SPRINGFIELD, Mass. (WGGB) – Change is coming for schools across Western Massachusetts. A new standard of curriculum is being set, raising the bar not only for students, but for teachers as well.

However, not everyone is on board with the move.

The latest in education reform is called Common Core. It challenges students to rely heavily on critical thinking and problem solving skills.

Supporters believe it will not only create smarter people, but better economics and a better life overall.

Springfield Superintendent of Schools Daniel Warwick is a supporter of the standards. “A big focus on high order thinking skills, writing skills and literacy throughout the curriculum. I’m a big believer in the Common Core Standards,” he says.

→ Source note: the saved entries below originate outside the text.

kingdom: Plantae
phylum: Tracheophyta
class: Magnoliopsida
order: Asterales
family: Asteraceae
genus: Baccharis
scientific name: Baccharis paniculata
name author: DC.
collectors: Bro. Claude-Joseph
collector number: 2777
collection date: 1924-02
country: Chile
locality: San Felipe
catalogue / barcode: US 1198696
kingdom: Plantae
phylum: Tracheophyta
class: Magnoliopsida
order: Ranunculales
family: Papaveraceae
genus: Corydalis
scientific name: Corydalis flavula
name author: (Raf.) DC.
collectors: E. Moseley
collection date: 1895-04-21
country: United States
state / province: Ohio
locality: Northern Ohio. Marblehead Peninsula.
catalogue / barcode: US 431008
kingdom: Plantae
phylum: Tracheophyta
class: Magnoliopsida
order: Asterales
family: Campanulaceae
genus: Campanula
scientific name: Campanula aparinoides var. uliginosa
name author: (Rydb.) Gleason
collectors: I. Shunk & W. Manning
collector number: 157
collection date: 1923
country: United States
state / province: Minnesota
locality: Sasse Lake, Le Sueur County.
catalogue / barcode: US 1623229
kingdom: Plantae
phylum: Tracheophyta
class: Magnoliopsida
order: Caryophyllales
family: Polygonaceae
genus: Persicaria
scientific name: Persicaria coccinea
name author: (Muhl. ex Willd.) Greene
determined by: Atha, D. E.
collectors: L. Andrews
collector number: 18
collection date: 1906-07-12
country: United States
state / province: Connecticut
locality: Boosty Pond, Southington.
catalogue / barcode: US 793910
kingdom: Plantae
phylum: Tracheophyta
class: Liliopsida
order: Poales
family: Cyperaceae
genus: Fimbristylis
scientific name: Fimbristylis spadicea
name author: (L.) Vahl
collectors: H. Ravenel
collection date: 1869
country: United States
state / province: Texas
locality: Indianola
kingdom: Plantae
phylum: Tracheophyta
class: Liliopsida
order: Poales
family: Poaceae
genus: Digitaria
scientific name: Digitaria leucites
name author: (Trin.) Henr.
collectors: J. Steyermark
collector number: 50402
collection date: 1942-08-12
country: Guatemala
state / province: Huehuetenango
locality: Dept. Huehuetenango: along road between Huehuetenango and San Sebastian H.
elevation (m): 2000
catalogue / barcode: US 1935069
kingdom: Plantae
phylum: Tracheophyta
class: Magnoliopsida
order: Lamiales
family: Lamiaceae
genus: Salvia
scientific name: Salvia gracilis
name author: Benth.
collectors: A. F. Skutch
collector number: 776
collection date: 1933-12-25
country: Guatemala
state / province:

As an example, it used to be that when you were asked a math problem, the answer was black or white, right or wrong.

Now with Common Core, students are going to be asked to break down real life situations.

For instance, you have a recipe for cake that makes 6 servings, but 12 people are coming to dinner and all of them need to get cake.

One student may say you need to double the recipe, show her work, and she would be right.

Another student may say you could cut the servings in half, show his work, and he would also be right.

In the end, it’s all about the application of the math and being able to explain how you got to your answer.

Students, though, won’t be the only ones adapting to the new standards. Common Core is coming to Springfield and Superintendent Warwick recognizes the challenge.

“We are writing all new units, but we have to teach our teachers to teach differently, so our kids will reach these standards,” Warwick explains.

While it may sound good, not everyone is on board.

Tim Collins, President of the Springfield Education Association, fears the city is not ready.

“You don’t have enough time for school districts to adjust to the new curriculum to the new standards. You don’t have enough time to give the professional development to the teachers about a new method of teaching. In the city of Springfield, the new test for the Common Core is going to require every child to take the test on a computer. We don;t even have the resources so that can happen,” Collins says.

And teachers across the country are sounding off online as well.

One teacher from New York says, “It doesn’t allow kids to be kids. Their expectations are insane. Robbing kids of their innocence and preparing kindergartners for college is idiotic.”

Another from California exclaimed, “Many of my fellow teachers either do not know or are in denial about where we are headed! Unfortunately, I cannot continue to be the only ‘rebellious’ one they will simply get rid of me.”

Although Common Core was created to encourage critical thinking and problem solving, for some, the standards themselves appear to be the core of the problem.

In all, 45 states and the District of Columbia have all decided to align with the Common Core Standards. The idea is to unify education on a national level.

In Springfield, they are already beginning to implement the standards.

By fall of 2014, all schools will be teaching to the Common Core Standards.